• _Prompt_
Set the listing down unchanged, minus every embedded image.

• _Data provided_

------------------------------------------------------------

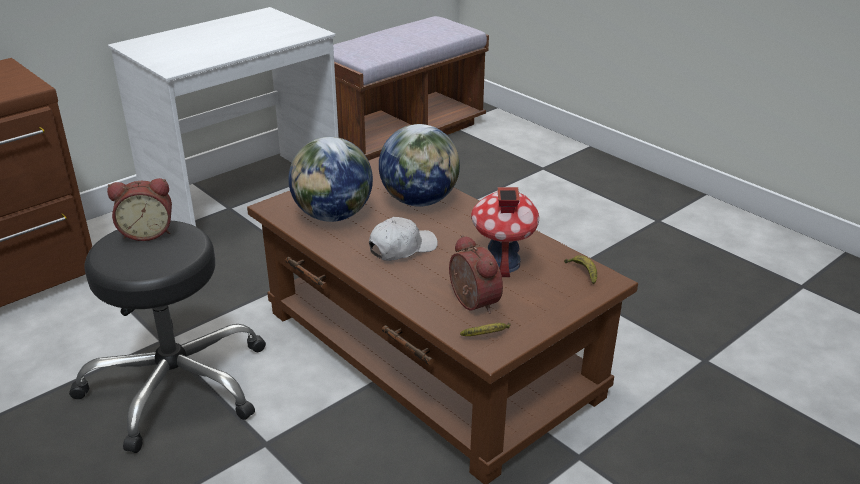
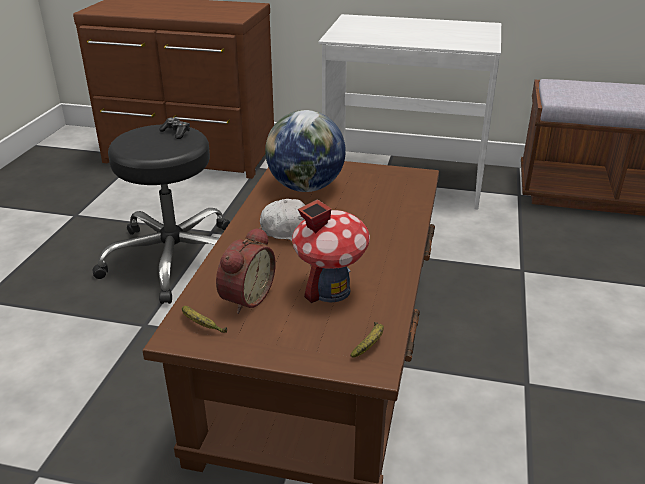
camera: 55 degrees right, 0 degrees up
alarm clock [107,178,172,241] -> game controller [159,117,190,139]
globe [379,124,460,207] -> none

------------------------------------------------------------

• _Solution for this task_
camera: 55 degrees right, 0 degrees up
alarm clock [107,178,172,241] -> game controller [159,117,190,139]
globe [379,124,460,207] -> none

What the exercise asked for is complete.